*ARTICLE:*
———
On se rappelait difficilement que ce lieu était aussi l’un des maillons forts de la conquête internationale franquiste. Les territoires de l’économie touristique étant alors au cœur des campagnes de communication et de promotion d’image du régime. Mais cette histoire-là ne figurait pas sur les panneaux.

Aujourd’hui, Empuriabrava semblait avoir perdu son faste des débuts. Pour ceux qui savaient le lui reconnaître toutefois.
Le tourisme de masse lui avait enlevé son côté sélect’ et la généralisation des stations touristiques sur les côtes méditerranéennes avait banalisé son étiquette de luxe. Il n’en restait pas moins ici des traces fugaces et désuètes des excès fanés. Quelques voitures de luxe endormies devant des villas aux volets tirés, oubliées entre les piles de portails couronnés d’ordre dorique ou de tridents en céramique. Le décorum était toujours là. On se croyait parfois à Las Vegas ou dans un décor de cinéma.

Villas et espaces de représentation © Gangarossa Laurie

Ce jour-là, la tramontane en était l’invitée de marque. Elle mettait à terre les panneaux temporaires de signalisation, faisait claquer contre les façades décrépites les panneaux « SE VENDE » en gros caractères des agences immobilières et se plier gracilement les palmiers. Le sable fouettait à raz le sol, par vagues serrées, la promenade de bord de mer, s’engouffrant au démarrage des voies de desserte Est-Ouest.
Les travaux du Passeig maritim, vaste espace ouvert sur la plage, étaient en suspens en ce jour de marché. Mais le compte à rebours était lancé : tout devait être bouclé d’ici l’été. Plus d’espaces publics appropriables, d’espaces végétalisés et piétonniers.

Paysage urbain de tramontane — temps 1 © Gangarossa Laurie
Paysage urbain de tramontane – temps 2 © Gangarossa Laurie

Au Sud-Ouest, la ville venait buter sur le fleuve de la Muga. On les surplombait tous deux en empruntant un chemin relevé d’une digue. En contrebas, les grands ensembles et les quartiers les plus récemment urbanisés. Les plus défavorisés aussi.
À Empuriabrava, une hiérarchie sociale s’établissait clairement entre les quartiers historiques et leurs successives extensions. Entre les quartiers parés de canaux et ceux qui n’avaient que la terre pour sol. Entre les voies loties se terminant en impasses privées avec aires de retournement et celles débouchant sur d’autres rues, d’autres places publiques.
Au moins, ici, on ne m’alpaguait pas tous les mètres pour que je loue un bateau sans permis ou que j’embarque pour un circuit touristique à la découverte de la marina.

La limite Nord-Est d’Empuriabrava était quant à elle tenue par le cours d’eau el Salins au profil moins endigué que celui de la Muga.
Je pris les rues Falconera, Norfeu et del Xaloc pour voies de retour. En longeant la ville de ce côté-là, on ne devinait pas la présence des canaux, les villas se retournant en U en fond d’impasses. La vue ne parvenait qu’à se glisser dans les perspectives austères et frontales des bandes résidentielles.
———
*EXTRAIT DE DONNÉES:*
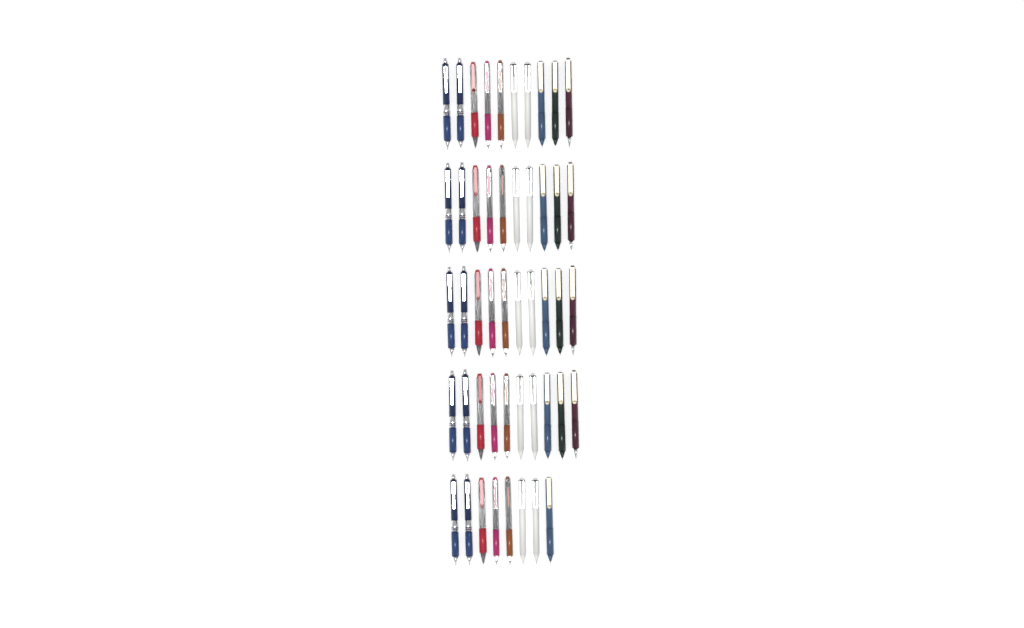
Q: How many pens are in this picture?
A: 48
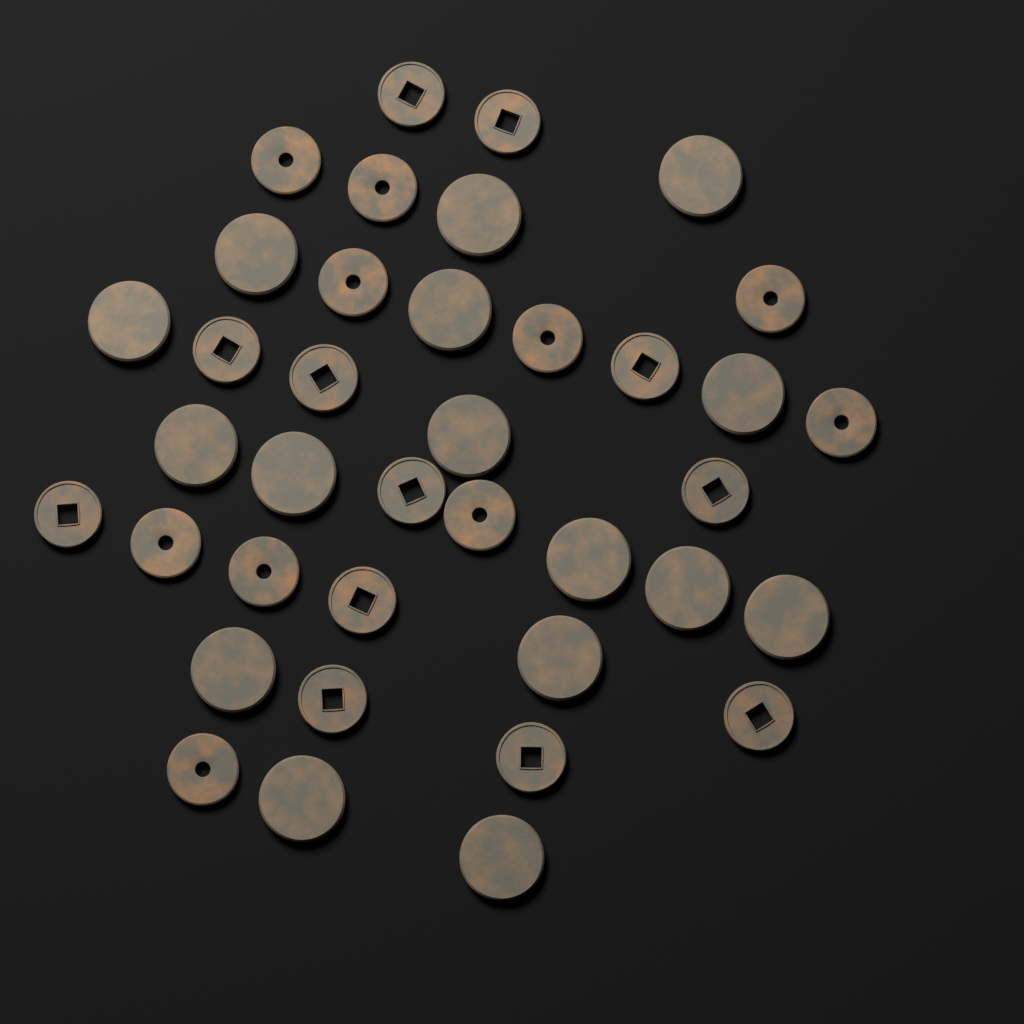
———
*OBJECTIFS:*
• A. D'après l'article, contre quel fleuve la ville d'Empuriabrava vient-elle buter au Sud-Ouest ?
• B. Citez le passage de l'article qui débute aux mots « Paysage urbain de tramontane — » et s'achève après les mots « d’autres places publiques. ».

*LISTE DES RÉPONSES:*
• A. Le fleuve de la Muga.

• B.
Paysage urbain de tramontane — temps 1 © Gangarossa Laurie
Paysage urbain de tramontane – temps 2 © Gangarossa Laurie

Au Sud-Ouest, la ville venait buter sur le fleuve de la Muga. On les surplombait tous deux en empruntant un chemin relevé d’une digue. En contrebas, les grands ensembles et les quartiers les plus récemment urbanisés. Les plus défavorisés aussi.
À Empuriabrava, une hiérarchie sociale s’établissait clairement entre les quartiers historiques et leurs successives extensions. Entre les quartiers parés de canaux et ceux qui n’avaient que la terre pour sol. Entre les voies loties se terminant en impasses privées avec aires de retournement et celles débouchant sur d’autres rues, d’autres places publiques.